- _Textauszug_:

* * *

# Star Wars: Episode 7 - Das Erwachen der Macht - Wir analysieren den Teaser im Video



## SimonFistrich (1. Dezember 2014)

Jetzt ist Deine Meinung zu *Star Wars: Episode 7 - Das Erwachen der Macht - Wir analysieren den Teaser im Video* gefragt. 


				Bitte beachtet: Der Kommentarbereich wird gemäß der Forenregeln moderiert.





			Dieser Inhalt steht nur eingeloggten Mitgliedern zur Verfügung.
        

 Zum Artikel: Star Wars: Episode 7 - Das Erwachen der Macht - Wir analysieren den Teaser im Video


----------



## Merovech (1. Dezember 2014)

Die Flügel bei den neuen X Wings sind anders als früher! 
Die Alten gingen mittig horizontal auseinander, bei den neuen sind die Flügelteile etwas versetzt.


----------



## Riesenhummel (1. Dezember 2014)

Müst auch ihr euch jetzt an der Ausschlachtung des Themas beteiligen? Warum?


----------



## Icetrack (1. Dezember 2014)

Ihr habt da einige interessate Gedanken gehabt - oder zumidnest zusammen getragen. Das Video gefällt mir auf jeden Fall.

Ich finde die Sache mit dem Lichtschwert persönlich nicht so gelungen. Der Gedanke mit der Schwerter-Symbolkraft ist zwar gut, aber ich finde Lichtschwerter haben im Star Wars Universum auch eine ganz eigene Symbolik, die das jetzige Design nicht so gut eingefangen hat. Das hätte man dezenter umsetzen können. Wenn ich an ein Lichtschwert denke, dann kommt mir zu allererst die Szene aus Krieg der Sterne in den Sinn, in der Obi-Wan Luke das Lichtschwert von Anakin überreicht. Und wenn ich diese beiden Waffen vergleiche, gefällt mir Anakins Schwert in Sachen Eleganz und - was die gesamte Szene betrifft -  Epik doch deutlich besser.

Ich habe gar nichts gegen neue Formen. Wenn man davon ausgeht, dass jeder Jedi und jeder Sith sein Lichtschwert selbst baut und es bis zu einem gewissen Grad auch die jeweilige Persönlichkeit wiederspiegelt (oder -spiegeln kann), sind sicher viele Formen und Varianten denkbar. Logische, bzw. Prakitkabilitätsaspekte sollten aber auch eine Rolle spielen. 
Das im Teaser gezeigte Schwert wirkt auf mich eher plump und - wie in eurem Video auch gesagt wurde - unhandlich, bzw. gefährlich bezogen auf Selbstverstümmelung. Die Idee an sich finde ich ok. Dann hätte man aber vielleicht ein ganz normales Schwertheft nehmen sollen, bei dem die Kreuzstange nicht im rechten Winkel zur Klinge steht, sondern etwas vom Heft weg geneigt ist. Die Laserenergie hätte man dann in einer Nut (aka Vertiefung/Spalt) in der Kreuzstange strömen lassen können. So dass die Kreuzstange selbst aus metall ist und nur an der Oberseite davon noch zusätzlich Energie strömt.

* * *

- _Quellenangaben_:
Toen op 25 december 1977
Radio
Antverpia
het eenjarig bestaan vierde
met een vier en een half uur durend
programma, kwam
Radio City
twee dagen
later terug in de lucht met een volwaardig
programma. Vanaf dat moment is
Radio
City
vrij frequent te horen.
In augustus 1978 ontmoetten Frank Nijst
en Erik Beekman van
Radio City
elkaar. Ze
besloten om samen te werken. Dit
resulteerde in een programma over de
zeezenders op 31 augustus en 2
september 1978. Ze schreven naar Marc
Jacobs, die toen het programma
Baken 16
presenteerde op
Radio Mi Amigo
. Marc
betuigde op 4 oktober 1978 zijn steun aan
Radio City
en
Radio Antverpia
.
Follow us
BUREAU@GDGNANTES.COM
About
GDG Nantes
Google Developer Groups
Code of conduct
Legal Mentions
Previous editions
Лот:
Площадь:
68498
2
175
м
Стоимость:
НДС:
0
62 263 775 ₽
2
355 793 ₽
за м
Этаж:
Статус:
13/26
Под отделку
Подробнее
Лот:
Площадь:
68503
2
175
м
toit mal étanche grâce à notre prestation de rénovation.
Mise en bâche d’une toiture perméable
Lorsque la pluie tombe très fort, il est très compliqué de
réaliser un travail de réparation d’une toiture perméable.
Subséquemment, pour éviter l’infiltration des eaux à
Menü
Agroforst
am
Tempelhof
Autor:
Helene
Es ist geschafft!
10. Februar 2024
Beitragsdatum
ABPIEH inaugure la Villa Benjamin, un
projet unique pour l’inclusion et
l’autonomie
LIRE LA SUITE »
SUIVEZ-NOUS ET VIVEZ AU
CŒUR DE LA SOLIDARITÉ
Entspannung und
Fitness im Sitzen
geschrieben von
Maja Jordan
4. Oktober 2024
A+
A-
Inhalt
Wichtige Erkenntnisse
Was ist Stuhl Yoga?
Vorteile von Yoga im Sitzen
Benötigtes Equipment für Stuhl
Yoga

* * *

- _Aufgabe 1_:
Worin unterscheiden sich laut dem Textauszug die Flügel der neuen X-Wings von denen der alten?
- _Aufgabe 2_:
Erläutern Sie in ein bis drei Sätzen, weshalb laut dem Textauszug viele Formen und Varianten von Lichtschwertern denkbar sind.

- _Antwort 1_:
Die alten Flügel gingen mittig horizontal auseinander, bei den neuen sind die Flügelteile etwas versetzt.

- _Antwort 2_:
Geht man davon aus, dass jeder Jedi und jeder Sith sein Lichtschwert selbst baut, kann es bis zu einem gewissen Grad die jeweilige Persönlichkeit widerspiegeln. Deshalb sind viele Formen und Varianten denkbar.